# Work to complete
Do the following statements agree with the excerpt on extracting keywords from web documents? Answer yes or no for each and quote the words of the excerpt that decide it. (a) The project used the HTML structure of a web document, such as its title string, when extracting features. (b) The New York Times articles used to model normal English span 1994 to 1996. (c) About 640,000 of the words digested were unique.

# Extract provided
******

I learned that parsing web data is a huge pain in the neck.

Stage 3: Extract features
Extracting features from web documents turned out to be the core of the project and the most
interesting problem from the NLP point of view. A web document contains a rich amount of
information, from the text itself, URL, hyperlinks, HTML structure, to images. Being an NLP
project, I decided to treat a web document simply as a sequence of words, without exploiting any
of the informative HTML structure (e.g: title string) or hyperlinks. The quality of extracted features
will suffer slightly, but at the same time the result of the project will reflect unambiguously the
(in)effectiveness of NLP algorithms.

Instead of using raw text as the feature set, I decided to distill it a bit by extracting keywords.
"Keywords" of a document is defined to be a set of tokens that appear abnormally frequently in
the document compared to the norm (i.e: normal English). Such a definition translates directly to
a computable algorithm.

        Let count(w|doc) = { occurances of word w in document doc }
        Let count(doc) = { the number of tokens in doc }
        Hence, prob(w|doc) = count(w|doc) / count(doc)

To model "normal English", I went to three years worth of New York Times articles from 1994 to
1996. 1.7 gigabytes of text is a ton of data, and in the end, I was able to digest approximately
240 million words, 640,000 of which are unique. I have to apply a primitive smoothing adjustment
to handle unknown words, which are encounted often on the web.

******

# Data extract
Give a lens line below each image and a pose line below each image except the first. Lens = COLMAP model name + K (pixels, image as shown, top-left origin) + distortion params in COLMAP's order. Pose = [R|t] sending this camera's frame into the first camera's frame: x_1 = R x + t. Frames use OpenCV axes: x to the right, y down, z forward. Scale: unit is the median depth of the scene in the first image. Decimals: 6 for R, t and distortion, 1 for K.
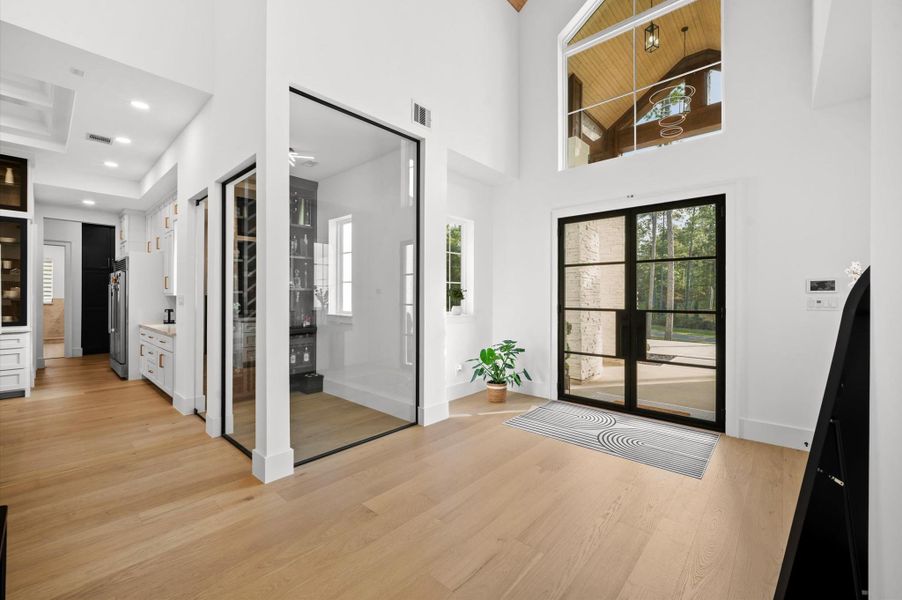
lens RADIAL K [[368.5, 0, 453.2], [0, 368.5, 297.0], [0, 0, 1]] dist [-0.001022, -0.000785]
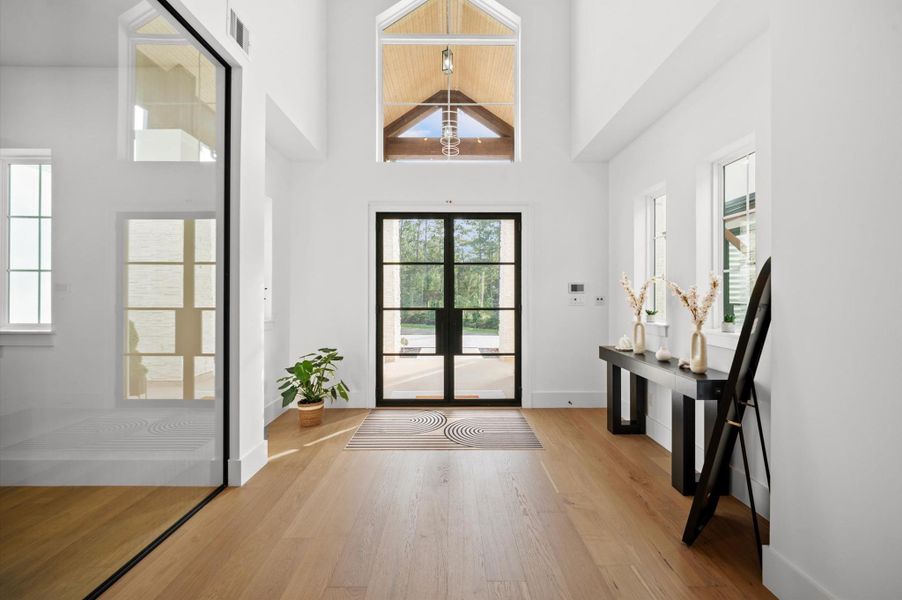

******

# Solution to this task
(a) No: "without exploiting any of the informative HTML structure (e.g: title string) or hyperlinks"
(b) Yes: "three years worth of New York Times articles from 1994 to 1996"
(c) Yes: "approximately 240 million words, 640,000 of which are unique"